:: EXTRAIT DU DOCUMENT ::
# # # # # # #

Lautréamont, énigmatique poète

Il est mort voici un siècle et demi. Sans qu’on sache dans quelles circonstances. À 24 ans. Sans même laisser de lui un seul portrait avéré. Juste une vie comme un mystère. Et une œuvre inclassable, Les Chants de Maldoror.

Par Antoine Michelland - 14 décembre 2020, 08h00

 Photo présumée d’Isidore Ducasse, alias Lautréamont, retrouvée vers 1977 chez les descendants de Georges Mazet, dédicataire des Chants de Maldoror et jeune ami du poète.
Photo présumée d’Isidore Ducasse, alias Lautréamont, retrouvée vers 1977 chez les descendants de Georges Mazet, dédicataire des Chants de Maldoror et jeune ami du poète. © Domaine public

Le matin où le comte de Lautréamont ferme les yeux, en plein siège de Paris par les Prussiens, le chien se vend 2,50 francs la livre. Il est 8h, ce 24 novembre 1870, dans sa location en meublé du 7 de la rue du Faubourg-Montmartre, au cœur battant de ce quartier des écrivains et des journalistes. "Isidore Lucien Ducasse, homme de lettres, âgé de 24 ans, né à Montevideo -Amérique méridionale-; célibataire -sans autres renseignements.-", lit-on sur l’acte de décès. Quant aux causes de la mort, elles demeurent aussi inconnues que le lieu de sa sépulture.

# # # # # # #

:: CONSIGNES DE TRAVAIL ::
1. Nommez toutes les personnes désignées par leur nom dans l’extrait sur Lautréamont.
2. Dans le passage de l’extrait qui commence par « Lautréamont, énigmatique poète » et finit par « Chants de Maldoror. », renommez « poète » en « écrivain », puis donnez le passage ainsi modifié.
Les entrées ne jouent aucun rôle dans ce travail.

:: Entrées tirées d’une collection ::
# # # # # # #

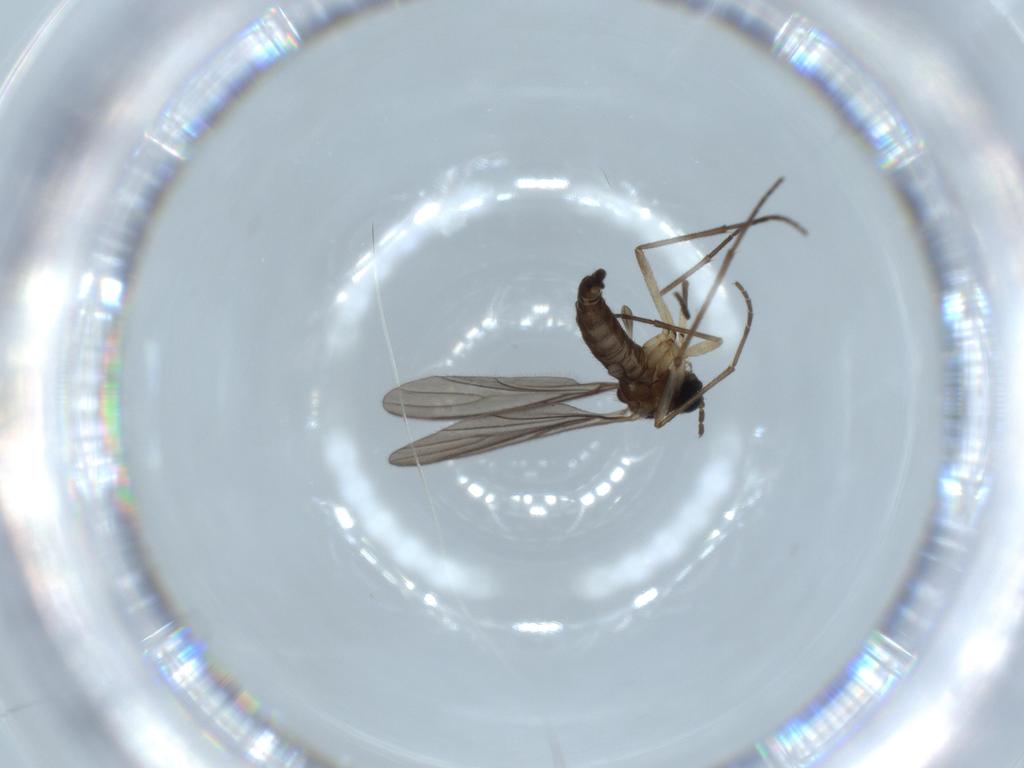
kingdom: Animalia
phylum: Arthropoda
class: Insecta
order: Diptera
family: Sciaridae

# # # # # # #

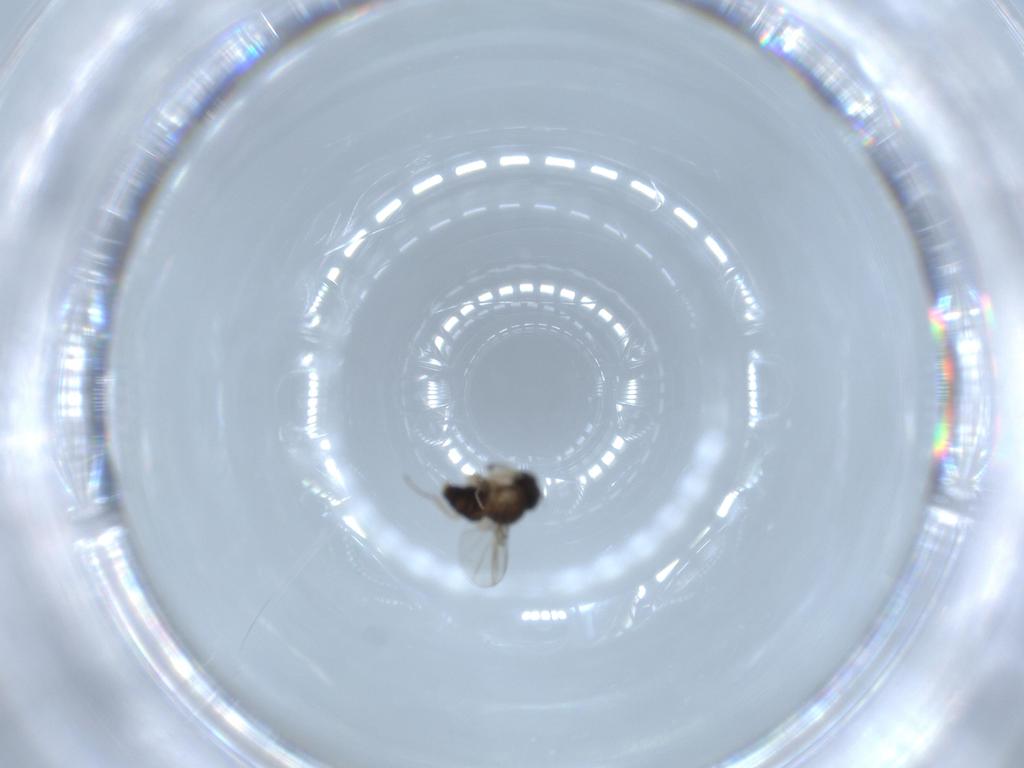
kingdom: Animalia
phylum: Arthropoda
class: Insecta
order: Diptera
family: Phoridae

# # # # # # #

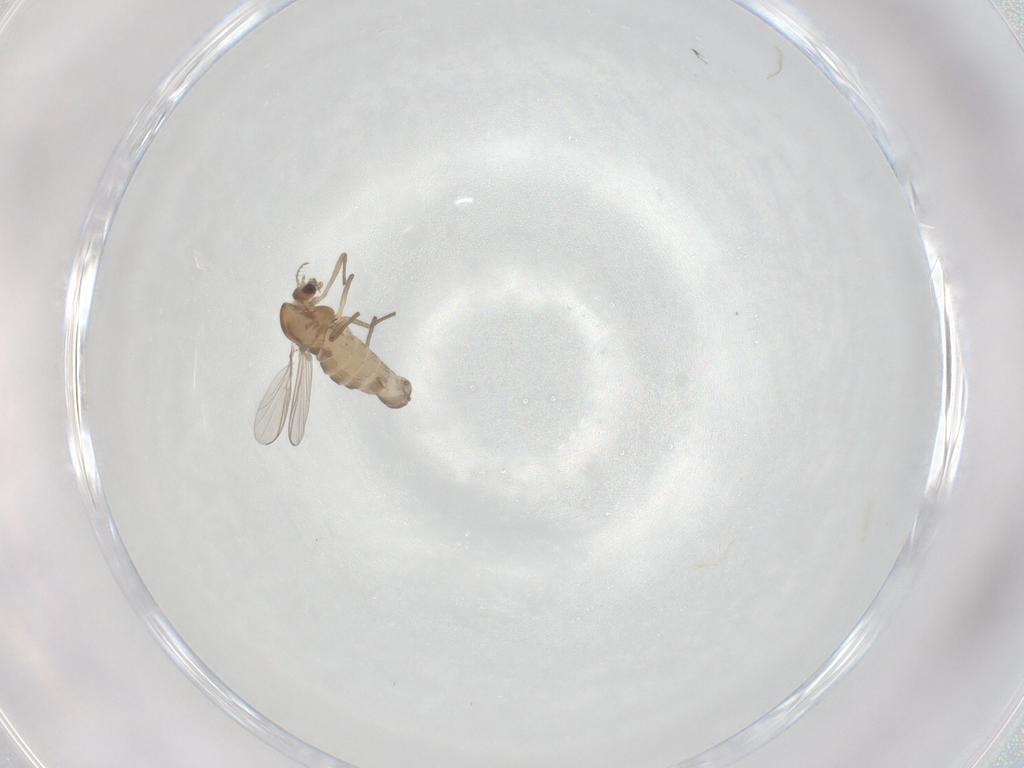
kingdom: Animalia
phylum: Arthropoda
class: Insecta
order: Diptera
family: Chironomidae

# # # # # # #

:: RÉPONSES COMPLÈTES ::
1. Isidore Lucien Ducasse, alias Lautréamont ; Antoine Michelland ; Georges Mazet.

2.
Lautréamont, énigmatique écrivain

Il est mort voici un siècle et demi. Sans qu’on sache dans quelles circonstances. À 24 ans. Sans même laisser de lui un seul portrait avéré. Juste une vie comme un mystère. Et une œuvre inclassable, Les Chants de Maldoror.